Glaucoma is a group of disorders that are characterized by damage to the optic nerve, resulting in progressive loss of vision and blindness. According to the World Health Organization (WHO), glaucoma is the second most common cause of visual impairment and blindness with around 60 million sufferers worldwide. A subtype known as exfoliation glaucoma is caused by exfoliation syndrome, which is characterized by the accumulation of abnormal fibrous deposits in the eye and has reported prevalence rates of 10-20% amongst the general population over age 60. Early diagnosis and treatment is severely hampered by the lack of symptoms in the early stages of the disease, so genetic testing could help identify individuals at risk.

 

The research to identify genetic variants that confer a risk of glaucoma was carried out by Icelandic gene-hunting company deCODE Genetics in collaboration with the National University Hospital in Reykjavik, Iceland and Uppsala University, Sweden.
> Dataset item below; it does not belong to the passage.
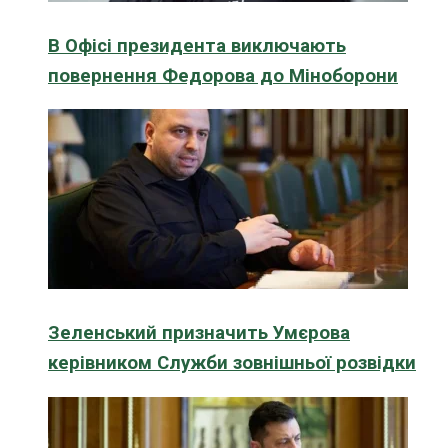
В Офісі президента виключають
повернення Федорова до Міноборони
Зеленський призначить Умєрова
керівником Служби зовнішньої розвідки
Nearly 16,000 patients and controls in Iceland and Sweden were involved in the study and over 300,000 SNPs were tested for association with glaucoma.

 

Two single nucleotide polymorphisms (SNPs) were identified within a single gene located on chromosome 15 coding for the lysyl oxidase protein 1 (LOXL1), an extracellular enzyme involved in elastic fiber homeostasis. Both SNPs identified are non-synonymous mutations located in the first exon of LOXL1, which encodes a pro-peptide that is cleaved off for catalytic activation of the enzyme following attachment to its substrate. The risk of exfoliation glaucoma is significantly increased by the presence of either of the high risk SNPs, whose effect appears to be to lower the expression of LOXL1. Together, the two variants account for over 99% of all exfoliation glaucoma cases.

 

This finding is in line with other recent research [Forsman E et al. (2007) Acta Opthalmol Scand.] suggesting that exfoliation syndrome is consistent with an autosomal dominant trait with incomplete penetrance. The discovery of a sub-group of a common disease where defects in a single gene are present in virtually all cases is highly unusual.